*SOURCE EXTRACT*.
# Soil Additives



## bombbudpuffa (Oct 9, 2008)

I wanted to start a thread that everyone listed different soil additives they like. I want to know my different options and there has to be better mixes than just my worm castings mixes.


----------



## solarz (Oct 18, 2008)

Whats up Bomb...well, i'm not sure if this thread is going to take off or not, but i ran across it and decided to drop in.  But here goes...i've decided to go with a well nute'd soil from the jump.  I make up a regular soil mix using 6 parts of a local nursery's mixed soil (that is 0-0-0), 2 parts perlite, 2 parts EWC.  I also add 2 tablespoons of dolomite lime per gallon of soil mix.  This is how i typically start seedlings, and once they have vegged for about 2-3 weeks i then add my nutes to the soil mix.  The nutes i add varies, but mostly now i'm using 1/3c high N guano, 1/2c high P guano, 2 tablespoons of greensand, and 2 tablespoons of kelp meal.  I add all of the nutes per gallon of soil.  So throughout the grow, i'll just rotate watering with molasses and liquid karma.  Now, i have yet to make it completely thru this grow using this particular mixture of nutes, so i'm also open for suggestions from anyone.  I figure that there is little risk of nute burn with organics, so if you provide everything from jump...the plant will just use what it needs, when it needs it.  

solarz


----------



## Muddy Paws (Oct 18, 2008)

Heya BBP!

 Of course I use molasses...but I was making my kid a PB&J and I grabbed the honey out of the cabinet and gave it a thought..It has to have the same types of micronutrients that molasses has.

 I mean, if bat poo is good for em, then bumblebee barf can't hurt


----------



## bombbudpuffa (Oct 19, 2008)

Idk about honey. I know it has some antibacterial properties but i'm not sure how it would effect nute mixes/teas.


----------



## HydroManiac (Oct 19, 2008)

i worked with bees no antibactrial in honey there is stuff they seal the combs with which is a antibacterial. but it seems to be very price expensive maybe $300 oz or more??


----------



## Hick (Oct 19, 2008)

HydroManiac said:
			
		

> i worked with bees no antibactrial in honey there is stuff they seal the combs with which is a antibacterial. but it seems to be very price expensive maybe $300 oz or more??


..:O.. dang!. and bees are "legal"..


----------



## canibanol cannonball (Oct 19, 2008)

coca-cola in small doses


----------



## bombbudpuffa (Oct 19, 2008)

*DATASET RECORDS*.
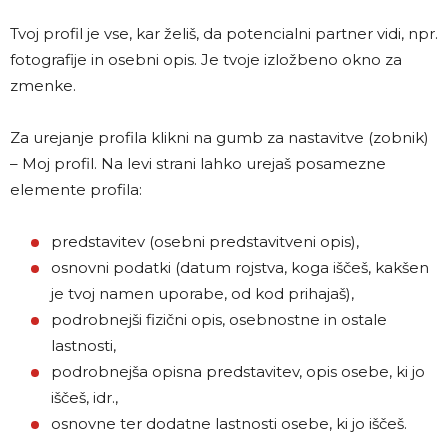
Tvoj profil je vse, kar želiš, da potencialni partner vidi,
npr.
fotografije in osebni opis.
Je tvoje izložbeno okno za
zmenke.
Za urejanje profila klikni na gumb za nastavitve (zobnik)
– Moj profil. Na levi strani lahko urejaš posamezne
elemente profila:
predstavitev (osebni predstavitveni opis),
osnovni podatki (datum rojstva, koga iščeš, kakšen
je tvoj namen uporabe, od kod prihajaš),
podrobnejši fizični opis, osebnostne in ostale
lastnosti,
podrobnejša opisna predstavitev, opis osebe, ki jo
iščeš, idr.,
osnovne ter dodatne lastnosti osebe, ki jo iščeš.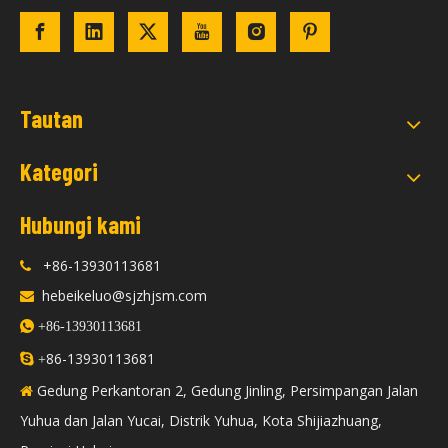
Tautan
Kategori
Hubungi kami
+86-13930113681

hebeikeluo@sjzhjsm.com


+86-13930113681
86-13930113681

+
Gedung Perkantoran 2, Gedung Jinling, Persimpangan Jalan

Yuhua dan Jalan Yucai, Distrik Yuhua, Kota Shijiazhuang,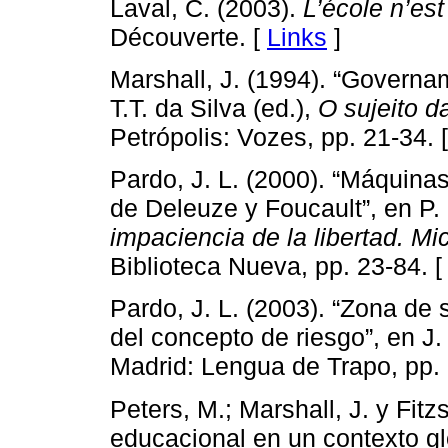
Laval, C. (2003).
L’école n’es
Découverte. [
Links
]
Marshall, J. (1994). “Governa
T.T. da Silva (ed.),
O sujeito d
Petrópolis: Vozes, pp. 21-34. 
Pardo, J. L. (2000). “Máquinas
de Deleuze y Foucault”, en P.
impaciencia de la libertad. Mic
Biblioteca Nueva, pp. 23-84. 
Pardo, J. L. (2003). “Zona de
del concepto de riesgo”, en J
Madrid: Lengua de Trapo, pp.
Peters, M.; Marshall, J. y Fitz
educacional en un contexto glo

*COMPLETE THE FOLLOWING*.
**A.** In the soil additives thread, how much dolomite lime does solarz add per gallon of soil mix?
**B.** Carry on the soil additives thread from its final line.
The records are material of their own, unrelated to the thread above.

*ANSWERS TO THIS EXERCISE*.
**A.** 2 tablespoons.

**B.**
> no antibactrial in honey





> Honey has a well established usage as a wound dressing in ancient and traditional medicine. In recent times this has been re-discovered, and honey is in fairly widespread use as a topical antibacterial agent for the treatment of wounds, burns and skin ulcers, there being many reports of its effectiveness.  The observations recorded are that inflammation, swelling and pain are quickly reduced, unpleasant odours cease, sloughing of necrotic tissue occurs without the need for debridement, dressings can be removed painlessly and without causing damage to re-growing tissue, and healing occurs rapidly with minimal scarring, grafting being unnecessary. In many of the cases honey was used on infected lesions not responding to standard antibiotic and antiseptic therapy. It was found in almost all of the cases to be very effective in rapidly clearing up infection and promoting healing.



hxxp://www.dmso-use.com/honey_benefits.html


----------



## HydroManiac (Oct 19, 2008)

Sugar on a wound just doesnt sound right sounds like a breeding ground for bacteria even though it has natural perservatives in it


----------



## ktownlegend (Oct 19, 2008)

sub-culture 


check out the 08 round 2 journal i got all the info is listed in there.


----------



## HydroManiac (Oct 20, 2008)

bbp why dont you try and see how it works out??


----------



## bombbudpuffa (Oct 20, 2008)

> bbp why dont you try and see how it works out??


Try what?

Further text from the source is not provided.